**WORK INSTRUCTIONS:**
1. Rewrite the paragraph of the CBSX excerpt that begins "The Exchange intends for the CBSX system" as a short bulleted list that keeps its main facts.
2. Please output the CBSX excerpt word for word from "That is, the" to "the primary market.".
— start PASSAGE SHOWN —
The Exchange intends for the CBSX system (it's the same system as
the current system--just a new name) to automatically route marketable
non-IOC orders to other market centers when CBSX is not the NBBO and no
market-makers have stepped up to match the NBBO. This routing logic is
contained in the CBSX trade engine, and CBSX would use an unaffiliated
routing broker pursuant to an agreement to transmit orders on CBSX's
behalf to better-priced protected quotations consistent with Regulation
NMS. The handling and routing would all be done electronically by the
CBSX system without any manual intervention. As far as the opening, the
Exchange proposes to eliminate a DPM's agency obligation to manually
execute orders in connection with the opening print on the primary
market by changing the time in which CBSX will open. CBSX would enter
an open state at 8:15 a.m. Chicago time (before the primary market
openings). The opening would be automatically performed by the system.
That is, the CBSX system would automatically execute pre-opening orders
at a price that allows the greatest number of pre-opening shares to
trade. This would allow customers that are interested in an
[[Page 1351]]
opening execution on CBSX to obtain one without CBSX needing to
obligate DPMs to guarantee the opening price on the primary market.
b. CBSX Floor Post
The current stock trading system is purely electronic. CBSX also
would be purely electronic in that all trades on CBSX must be effected
electronically; however, CBSX would utilize a space on the Exchange's
trading floor for price discovery purposes (the ``CBSX Floor Post'').
— end PASSAGE SHOWN —
— start DATASET ROWS —
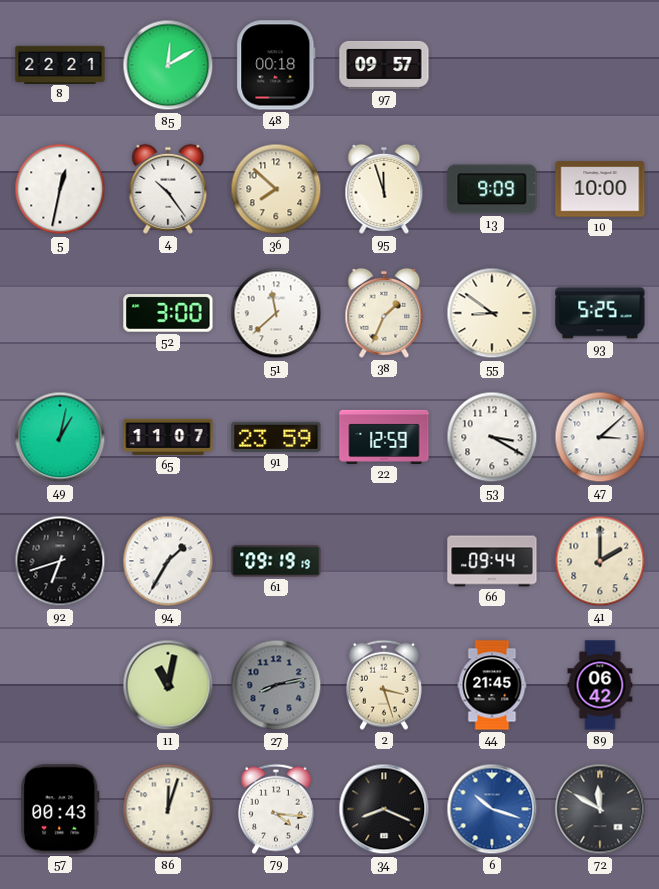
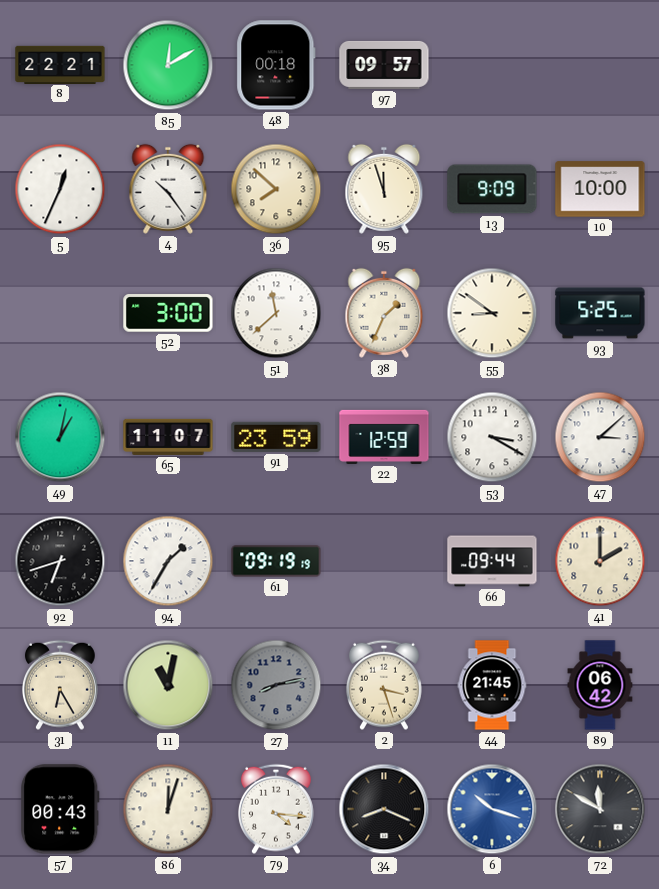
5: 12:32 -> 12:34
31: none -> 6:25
— end DATASET ROWS —
— start DATASET ROWS —
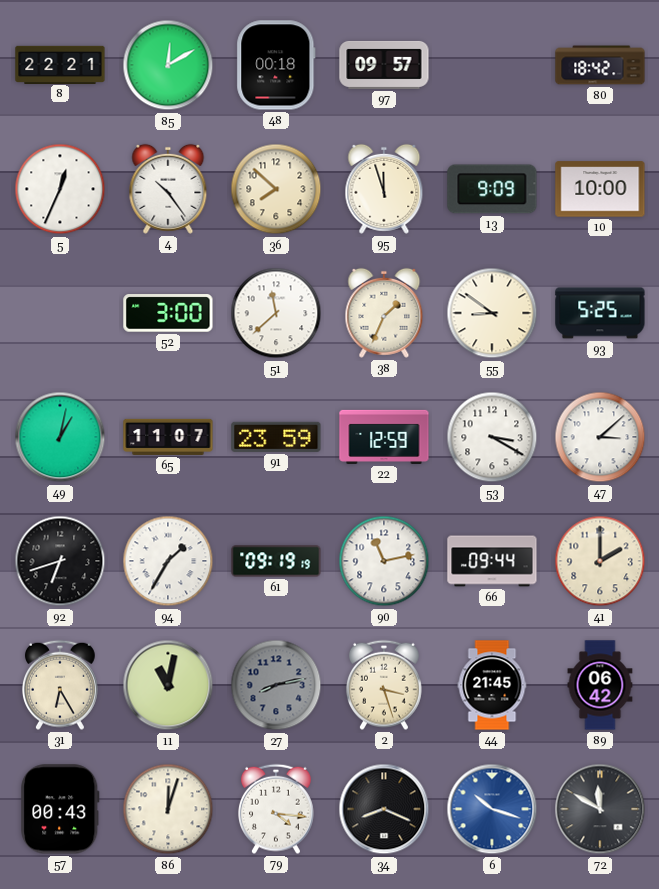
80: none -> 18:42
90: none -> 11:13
— end DATASET ROWS —
**IN RESPONSE:**
1.
- CBSX, which is the current system under a new name, would automatically route marketable non-IOC orders to other market centers when CBSX is not the NBBO and no market-makers have stepped up to match the NBBO.
- The routing logic is in the CBSX trade engine. Under an agreement, an unaffiliated routing broker would send orders on CBSX's behalf to better-priced protected quotations, consistent with Regulation NMS.
- The CBSX system would do all handling and routing electronically, without manual intervention.
- The Exchange proposes to eliminate a DPM's agency obligation to manually execute orders in connection with the opening print on the primary market. It would do this by changing the time CBSX opens.
- CBSX would enter an open state at 8:15 a.m. Chicago time, before the primary market openings.
- The system would perform the opening automatically. It would execute pre-opening orders at the price that allows the greatest number of pre-opening shares to trade.
- Customers wanting an opening execution on CBSX could get one without CBSX needing to obligate DPMs to guarantee the opening price on the primary market.

2.
That is, the CBSX system would automatically execute pre-opening orders
at a price that allows the greatest number of pre-opening shares to
trade. This would allow customers that are interested in an
[[Page 1351]]
opening execution on CBSX to obtain one without CBSX needing to
obligate DPMs to guarantee the opening price on the primary market.